BILLINGS, Mont. (AP) - The U.S. government this week is holding its first onshore oil and natural gas drilling lease auctions since President Joe Biden took office after a federal court blocked the administration's attempt to suspend such sales because of climate change worries.

The online auctions start Wednesday and conclude Thursday. About 200 square miles (518 square kilometers) of federal lands were offered for lease in eight western states. Most of the parcels are in Wyoming.

The sales come as federal officials try to balance efforts to fight climate change against pressure to bring down high gas prices.
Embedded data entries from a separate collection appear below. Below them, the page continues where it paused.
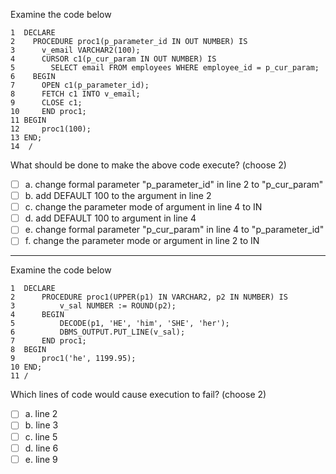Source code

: Examine the code below

    1  DECLARE
    2    PROCEDURE proc1(p_parameter_id IN OUT NUMBER) IS
    3      v_email VARCHAR2(100);
    4      CURSOR c1(p_cur_param IN OUT NUMBER) IS
    5        SELECT email FROM employees WHERE employee_id = p_cur_param;
    6    BEGIN
    7      OPEN c1(p_parameter_id);
    8      FETCH c1 INTO v_email;
    9      CLOSE c1;
    10     END proc1;
    11 BEGIN
    12     proc1(100);
    13 END;
    14  /
What should be done to make the above code execute? (choose 2)
- [ ] a. change formal parameter "p_parameter_id" in line 2 to "p_cur_param"
- [ ] b. add DEFAULT 100 to the argument in line 2
- [ ] c. change the parameter mode of argument in line 4 to IN
- [ ] d. add DEFAULT 100 to argument in line 4
- [ ] e. change formal parameter "p_cur_param" in line 4 to "p_parameter_id"
- [ ] f. change the parameter mode or argument in line 2 to IN

----
Examine the code below

    1  DECLARE
    2      PROCEDURE proc1(UPPER(p1) IN VARCHAR2, p2 IN NUMBER) IS
    3          v_sal NUMBER := ROUND(p2);
    4      BEGIN
    5          DECODE(p1, 'HE', 'him', 'SHE', 'her');
    6          DBMS_OUTPUT.PUT_LINE(v_sal);
    7      END proc1;
    8  BEGIN
    9      proc1('he', 1199.95);
    10 END;
    11 /

Which lines of code would cause execution to fail? (choose 2)
- [ ] a. line 2
- [ ] b. line 3 
- [ ] c. line 5
- [ ] d. line 6
- [ ] e. line 9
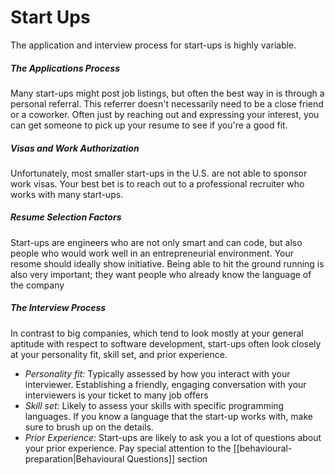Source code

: # Start Ups

The application and interview process for start-ups is highly variable.

##### The Applications Process
Many start-ups might post job listings, but often the best way in is through a personal referral. This referrer doesn't necessarily need to be a close friend or a coworker. Often just by reaching out and expressing your interest, you can get someone to pick up your resume to see if you're a good fit.

##### Visas and Work Authorization
Unfortunately, most smaller start-ups in the U.S. are not able to sponsor work visas. Your best bet is to reach out to a professional recruiter who works with many start-ups.

##### Resume Selection Factors
Start-ups are engineers who are not only smart and can code, but also people who would work well in an entrepreneurial environment. Your resome should ideally show initiative. Being able to hit the ground running is also very important; they want people who already know the language of the company

##### The Interview Process
In contrast to big companies, which tend to look mostly at your general aptitude with respect to software development, start-ups often look closely at your personality fit, skill set, and prior experience.

- *Personality fit:* Typically assessed by how you interact with your interviewer. Establishing a friendly, engaging conversation with your interviewers is your ticket to many job offers
- *Skill set:* Likely to assess your skills with specific programming languages. If you know a language that the start-up works with, make sure to brush up on the details.
- *Prior Experience:* Start-ups are likely to ask you a lot of questions about your prior experience. Pay special attention to the [[behavioural-preparation|Behavioural Questions]] section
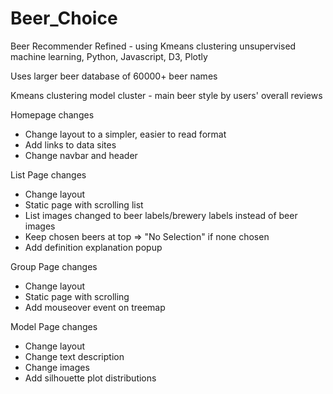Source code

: # Beer_Choice

Beer Recommender Refined - using Kmeans clustering unsupervised machine learning, Python, Javascript, D3, Plotly

Uses larger beer database of 60000+ beer names

Kmeans clustering model cluster -  main beer style by users' overall reviews


Homepage changes
- Change layout to a simpler, easier to read format
- Add links to data sites
- Change navbar and header

List Page changes
- Change layout
- Static page with scrolling list
- List images changed to beer labels/brewery labels instead of beer images
- Keep chosen beers at top => "No Selection" if none chosen
- Add definition explanation popup

Group Page changes
- Change layout
- Static page with scrolling
- Add mouseover event on treemap

Model Page changes
- Change layout
- Change text description
- Change images
- Add silhouette plot distributions
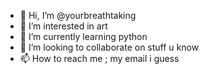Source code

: - 👋 Hi, I’m @yourbreathtaking
- 👀 I’m interested in art
- 🌱 I’m currently learning python
- 💞️ I’m looking to collaborate on stuff u know
- 📫 How to reach me ; my email i guess

<!---
yourbreathtaking/yourbreathtaking is a ✨ special ✨ repository because its `README.md` (this file) appears on your GitHub profile.
You can click the Preview link to take a look at your changes.
--->
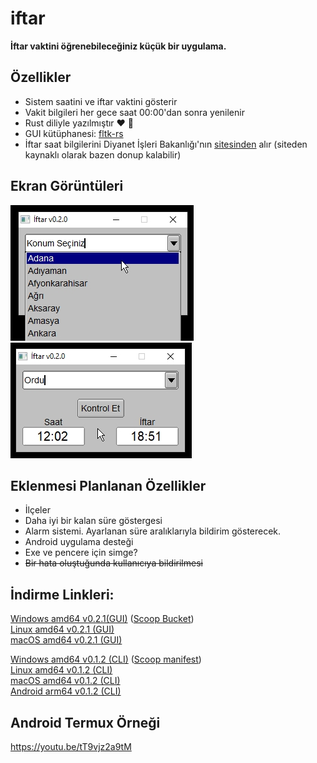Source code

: # iftar

**İftar vaktini öğrenebileceğiniz küçük bir uygulama.**

## Özellikler

* Sistem saatini ve iftar vaktini gösterir
* Vakit bilgileri her gece saat 00:00'dan sonra yenilenir
* Rust diliyle yazılmıştır ❤ 🦀
* GUI kütüphanesi: [fltk-rs](https://github.com/fltk-rs/fltk-rs)
* İftar saat bilgilerini Diyanet İşleri Bakanlığı'nın [sitesinden](https://namazvakitleri.diyanet.gov.tr/tr-TR) alır (siteden kaynaklı olarak bazen donup kalabilir)

## Ekran Görüntüleri
![ss1](https://github.com/omerakgoz34/iftar/raw/main/screenshots/ss1.jpg)  
![ss2](https://github.com/omerakgoz34/iftar/raw/main/screenshots/ss2.jpg)  

## Eklenmesi Planlanan Özellikler
* İlçeler
* Daha iyi bir kalan süre göstergesi
* Alarm sistemi. Ayarlanan süre aralıklarıyla bildirim gösterecek.
* Android uygulama desteği
* Exe ve pencere için simge?
* ~~Bir hata oluştuğunda kullanıcıya bildirilmesi~~

## İndirme Linkleri:
[Windows amd64 v0.2.1(GUI)](https://github.com/omerakgoz34/iftar/releases/download/v0.2.1/iftar_v0.2.1_windows_amd64.zip) ([Scoop Bucket](https://github.com/omerakgoz34/scoop-bucket))  
[Linux amd64 v0.2.1 (GUI)](https://github.com/omerakgoz34/iftar/releases/download/v0.2.1/iftar_v0.2.1_linux_amd64.zip)  
[macOS amd64 v0.2.1 (GUI)](https://github.com/omerakgoz34/iftar/releases/download/v0.2.1/iftar_v0.2.1_macos_amd64.zip)  
  
[Windows amd64 v0.1.2 (CLI)](https://github.com/omerakgoz34/iftar/releases/download/v0.1.2/iftar_v0.1.2_windows_amd64.zip) ([Scoop manifest](https://github.com/omerakgoz34/iftar/raw/f8e14390d2d17a9dcf76366d10ed4a8abfade9be/iftar.json))  
[Linux amd64 v0.1.2 (CLI)](https://github.com/omerakgoz34/iftar/releases/download/v0.1.2/iftar_v0.1.2_linux_amd64.zip)  
[macOS amd64 v0.1.2 (CLI)](https://github.com/omerakgoz34/iftar/releases/download/v0.1.2/iftar_v0.1.2_macos_amd64.zip)  
[Android arm64 v0.1.2 (CLI)](https://github.com/omerakgoz34/iftar/releases/download/v0.1.2/iftar_v0.1.2_android_arm64.zip)  
  
## Android Termux Örneği
https://youtu.be/tT9vjz2a9tM
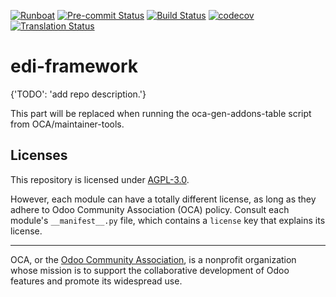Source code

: 
[![Runboat](https://img.shields.io/badge/runboat-Try%20me-875A7B.png)](https://runboat.odoo-community.org/builds?repo=OCA/edi-framework&target_branch=14.0)
[![Pre-commit Status](https://github.com/OCA/edi-framework/actions/workflows/pre-commit.yml/badge.svg?branch=14.0)](https://github.com/OCA/edi-framework/actions/workflows/pre-commit.yml?query=branch%3A14.0)
[![Build Status](https://github.com/OCA/edi-framework/actions/workflows/test.yml/badge.svg?branch=14.0)](https://github.com/OCA/edi-framework/actions/workflows/test.yml?query=branch%3A14.0)
[![codecov](https://codecov.io/gh/OCA/edi-framework/branch/14.0/graph/badge.svg)](https://codecov.io/gh/OCA/edi-framework)
[![Translation Status](https://translation.odoo-community.org/widgets/edi-framework-14-0/-/svg-badge.svg)](https://translation.odoo-community.org/engage/edi-framework-14-0/?utm_source=widget)

<!-- /!\ do not modify above this line -->

# edi-framework

{'TODO': 'add repo description.'}

<!-- /!\ do not modify below this line -->

<!-- prettier-ignore-start -->

[//]: # (addons)

This part will be replaced when running the oca-gen-addons-table script from OCA/maintainer-tools.

[//]: # (end addons)

<!-- prettier-ignore-end -->

## Licenses

This repository is licensed under [AGPL-3.0](LICENSE).

However, each module can have a totally different license, as long as they adhere to Odoo Community Association (OCA)
policy. Consult each module's `__manifest__.py` file, which contains a `license` key
that explains its license.

----
OCA, or the [Odoo Community Association](http://odoo-community.org/), is a nonprofit
organization whose mission is to support the collaborative development of Odoo features
and promote its widespread use.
Republicans want Biden to expand U.S. crude production. He faces calls from within his own party to do more to curb fossil fuel emissions that are heating the planet.

Oil production increased in the U.S. in recent months, but it's still well below pre-pandemic levels. Companies have been hesitant to expand too quickly because of uncertainty over how long high prices will continue.

A coalition of 10 environmental groups said in a lawsuit filed before the sales even began that they were illegal because officials acknowledged the climate change impacts but proceeded anyway.

photo FILE - President Joe Biden speaks during the "Accelerating Clean Technology Innovation and Deployment" event at the COP26 U.N. Climate Summit, Nov. 2, 2021, in Glasgow, Scotland. The administration says it's increasing royalty rates for oil and gas extracted from new leases on public lands. (AP Photo/Evan Vucci, Pool, File)

An immediate ruling was not expected. Interior Department spokesperson Melissa Schwartz said the agency did not have comment on the litigation.

Beginning with this week's sales the royalty rate for oil produced from new federal leases is increasing to 18.75% from 12.5%. That's a 50% jump and marks the first increase since the 1920s.

Parcels also are being offered in Colorado, Utah, New Mexico, Montana, Nevada, North Dakota and Oklahoma.

Hundreds of parcels of public land that companies nominated for leasing had been previously dropped by the administration because of concerns over wildlife being harmed by drilling rigs. More parcels covering about 19 square miles (49 square kilometers) were dropped at the last minute in Wyoming because of potential impacts on wilderness, officials said.

But attorney Melissa Hornbein with the Western Environmental Law Center said the reductions in the size of the sales were not enough.

"They are hoping that by choosing to hold sales on a smaller amount of acreage they are threading the needle. But from our perspective, the climate science is the one thing that doesn't lie," Hornbein said.

Oil industry representative Kathleen Sgamma said the environmentalists' lawsuit ignores the fact that lease sales from U.S. lands are required under federal law.

"Public lands are managed in a balanced manner. Balance is a word these groups don't understand," said Sgamma, president of the Denver-based Western Energy Alliance, which represents oil and gas companies.

Fossil fuels extracted from public lands account for about 20% of energy-related U.S. greenhouse gas emissions, making them a prime target for climate activists who want to shut down leasing.

Biden suspended new leasing just a week after taking office in January 2021. A federal judge in Louisiana ordered the sales to resume, saying Interior officials had offered no "rational explanation" for canceling them and only Congress could do so.

The government held an offshore lease auction in the Gulf of Mexico in November, although a court later blocked that sale before the leases were issued.